*EXTRACTED INFORMATION*.
┄┄┄┄┄┄┄┄┄┄
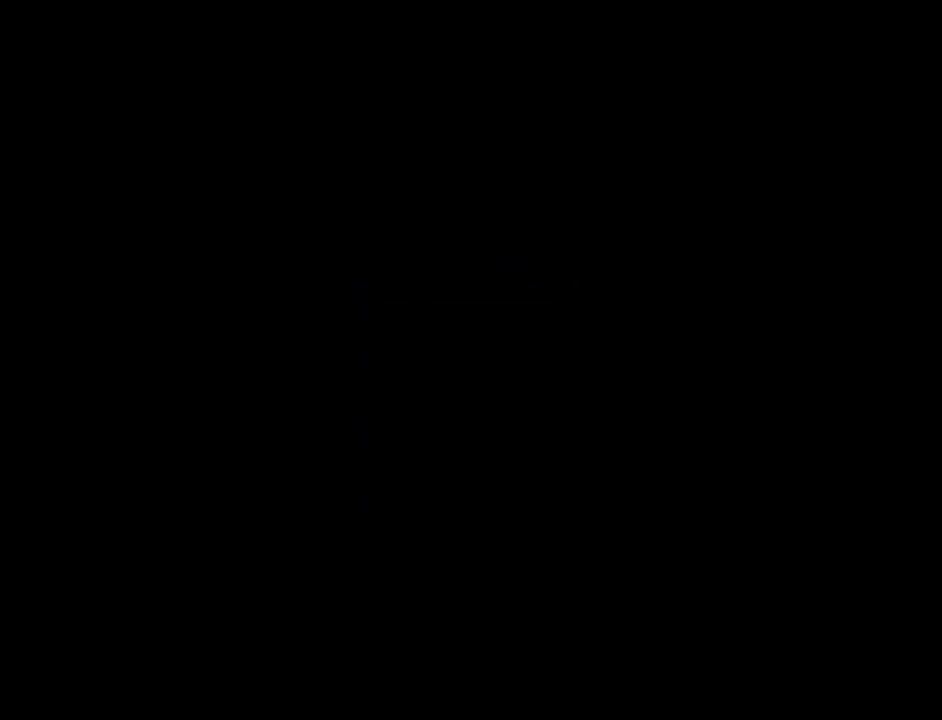
{"buttons": [], "left_stick": "down", "events": [[234, "left_stick", "down"]]}
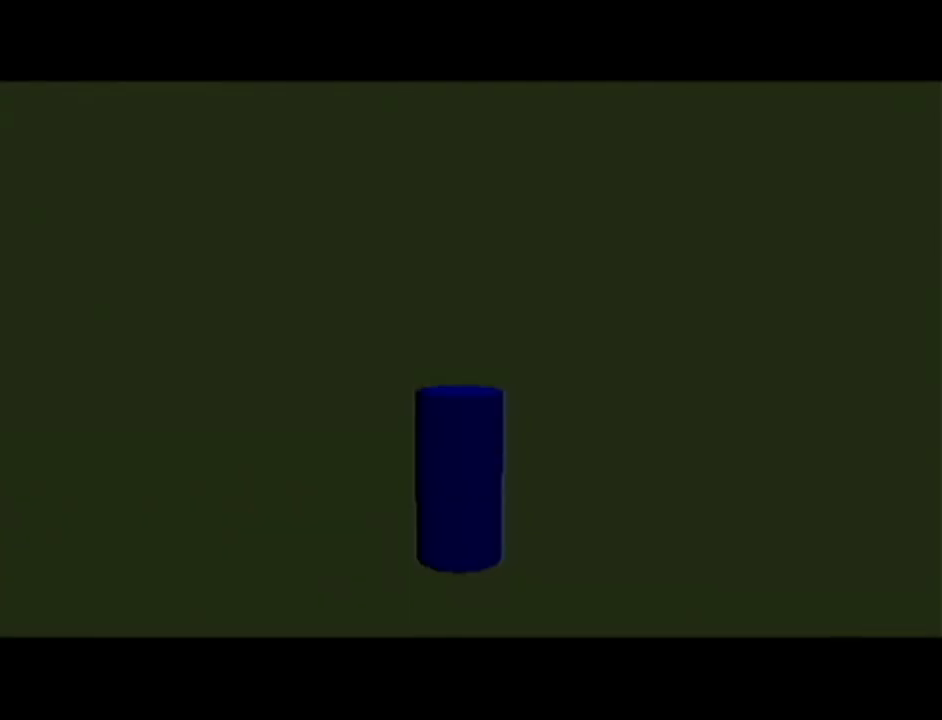
{"buttons": ["A"], "left_stick": "down", "events": [[384, "A", "down"]]}
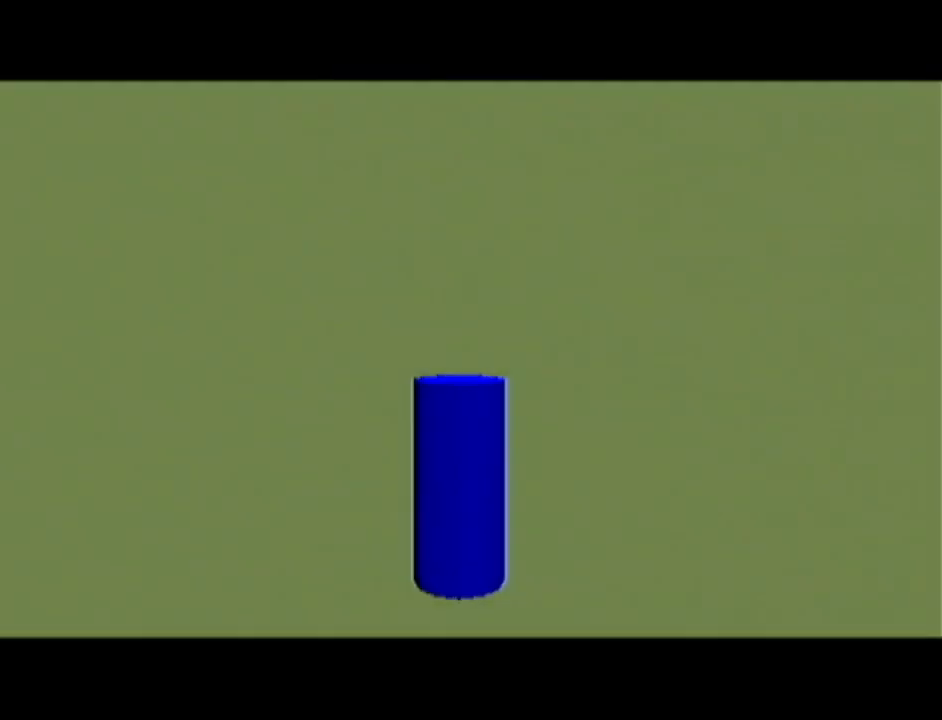
{"buttons": [], "left_stick": "down", "events": [[67, "A", "up"]]}
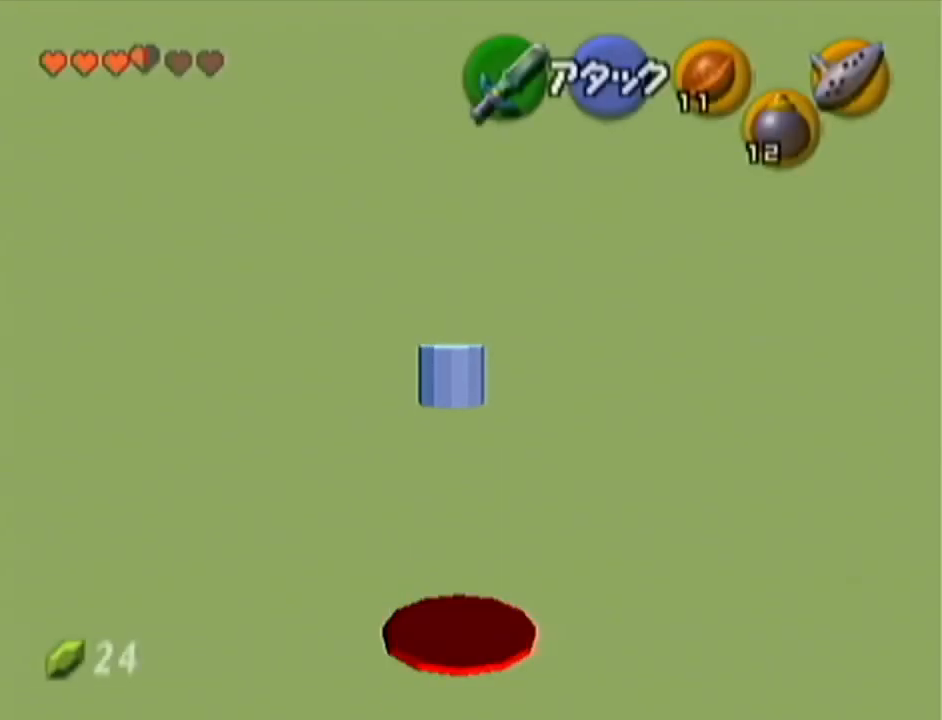
{"buttons": [], "left_stick": "down", "events": []}
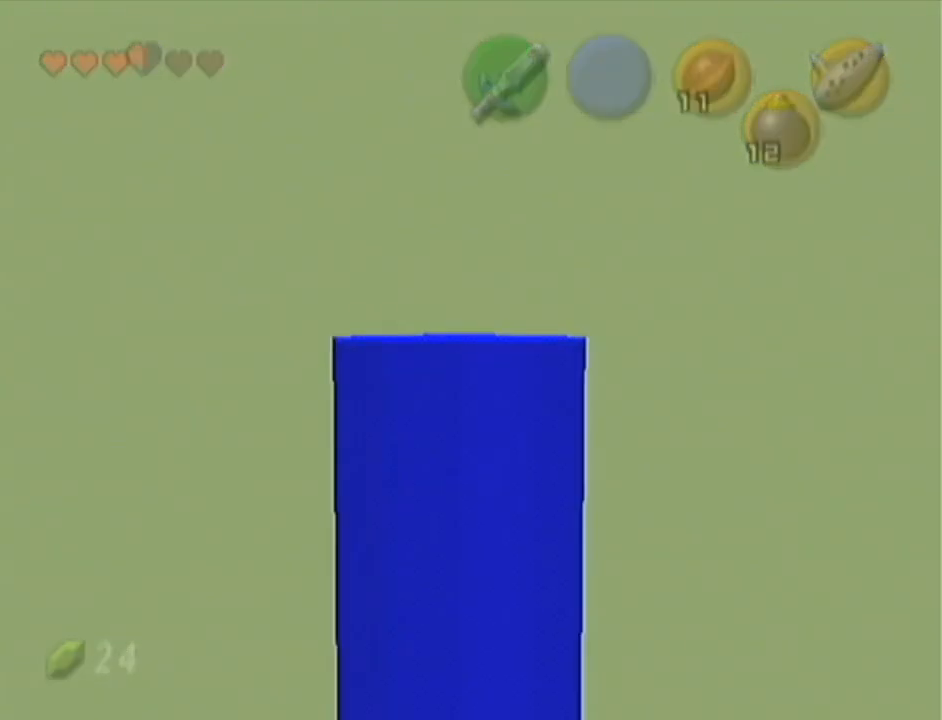
{"buttons": [], "left_stick": "center", "events": [[150, "left_stick", "center"]]}
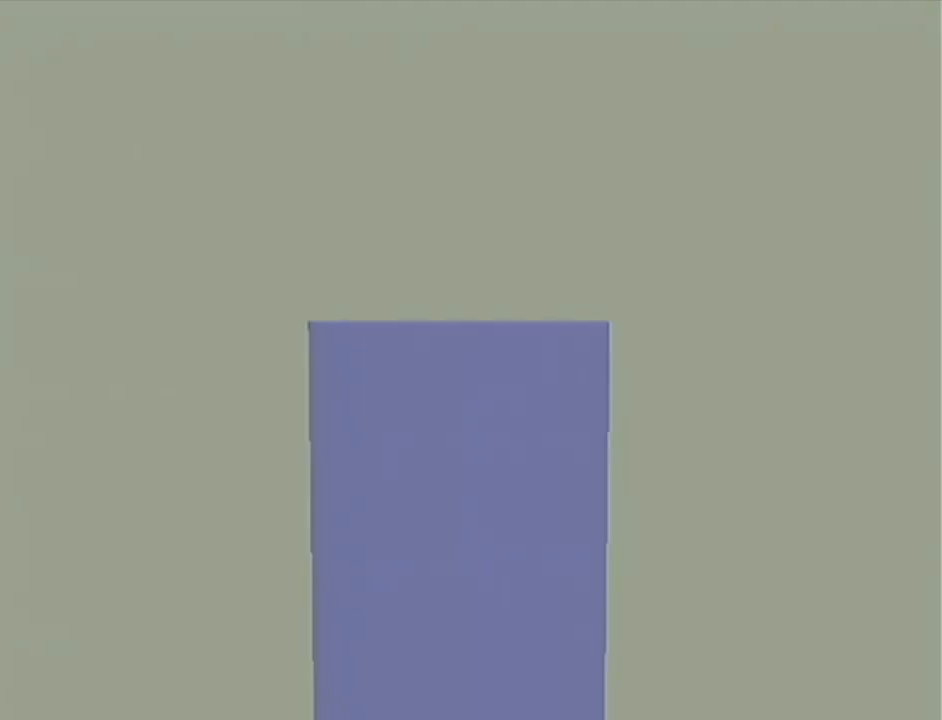
{"buttons": [], "left_stick": "center", "events": []}
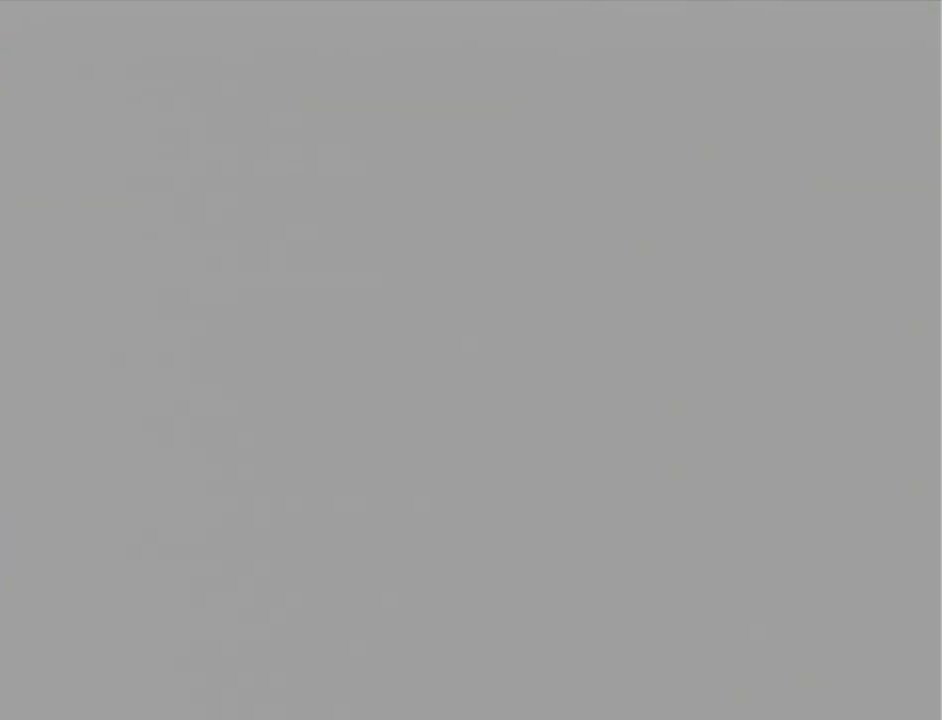
{"buttons": [], "left_stick": "up", "events": [[250, "left_stick", "up"]]}
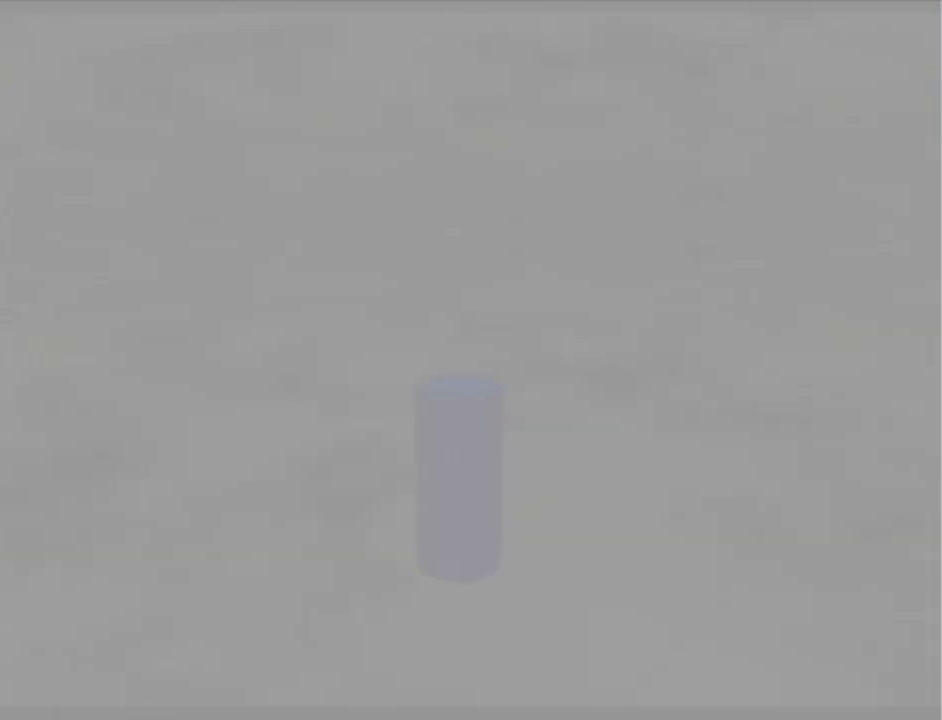
{"buttons": [], "left_stick": "up-left", "events": [[167, "left_stick", "up-left"]]}
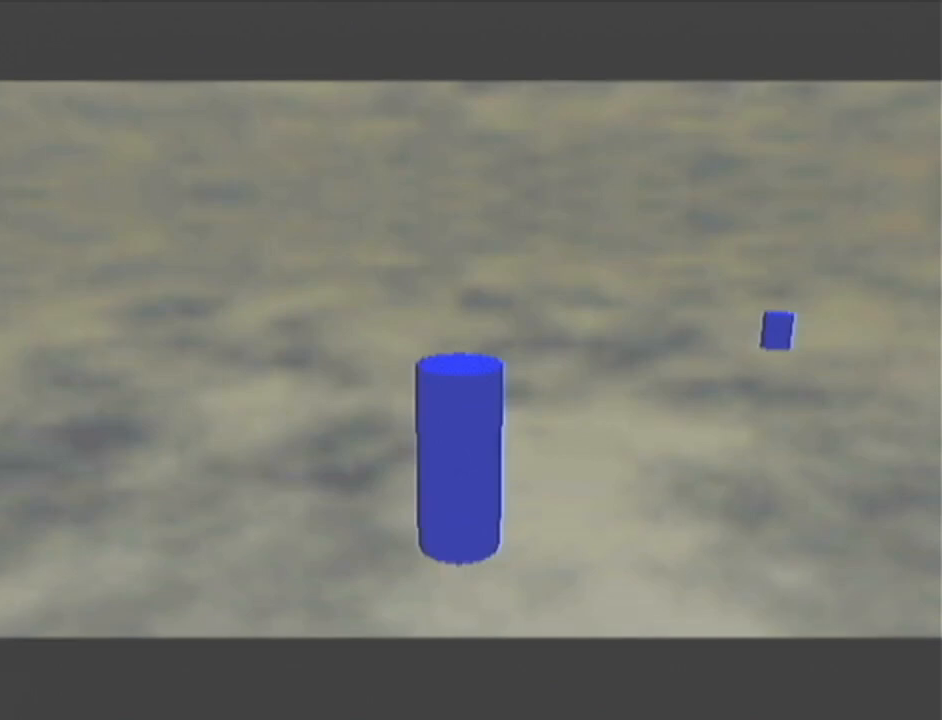
{"buttons": [], "left_stick": "up-left", "events": []}
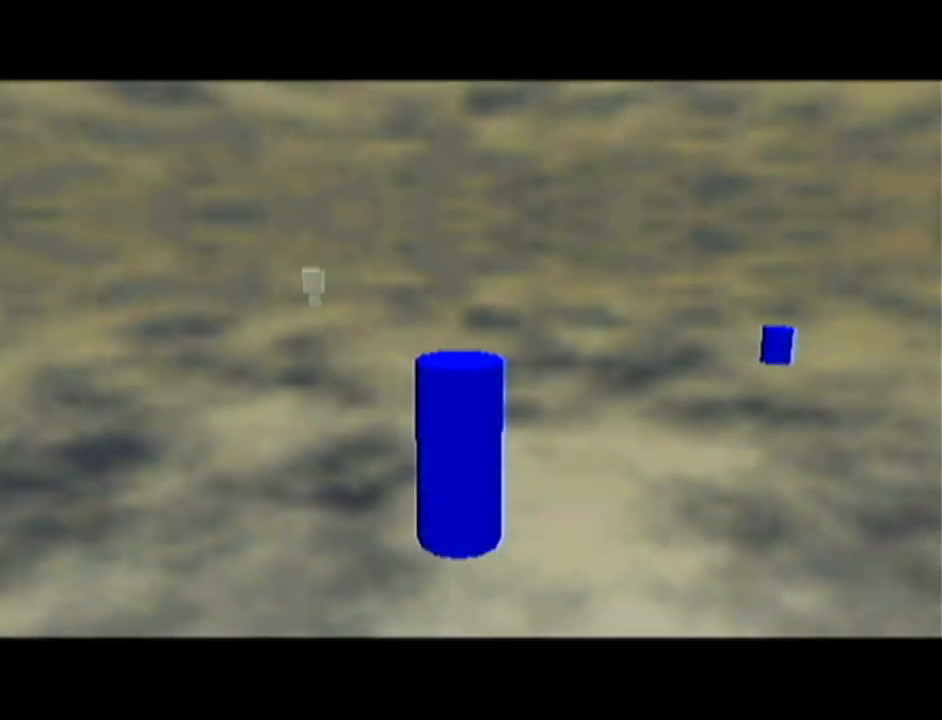
{"buttons": [], "left_stick": "up", "events": [[34, "A", "down"], [251, "A", "up"], [368, "left_stick", "up"]]}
┄┄┄┄┄┄┄┄┄┄
*EXERCISE DETAILS*.
Write the data above out again exactly, every line of it, and exclude the pictures.

*EXERCISE ANSWER*.
{"buttons": [], "left_stick": "down", "events": [[234, "left_stick", "down"]]}
{"buttons": ["A"], "left_stick": "down", "events": [[384, "A", "down"]]}
{"buttons": [], "left_stick": "down", "events": [[67, "A", "up"]]}
{"buttons": [], "left_stick": "down", "events": []}
{"buttons": [], "left_stick": "center", "events": [[150, "left_stick", "center"]]}
{"buttons": [], "left_stick": "center", "events": []}
{"buttons": [], "left_stick": "up", "events": [[250, "left_stick", "up"]]}
{"buttons": [], "left_stick": "up-left", "events": [[167, "left_stick", "up-left"]]}
{"buttons": [], "left_stick": "up-left", "events": []}
{"buttons": [], "left_stick": "up", "events": [[34, "A", "down"], [251, "A", "up"], [368, "left_stick", "up"]]}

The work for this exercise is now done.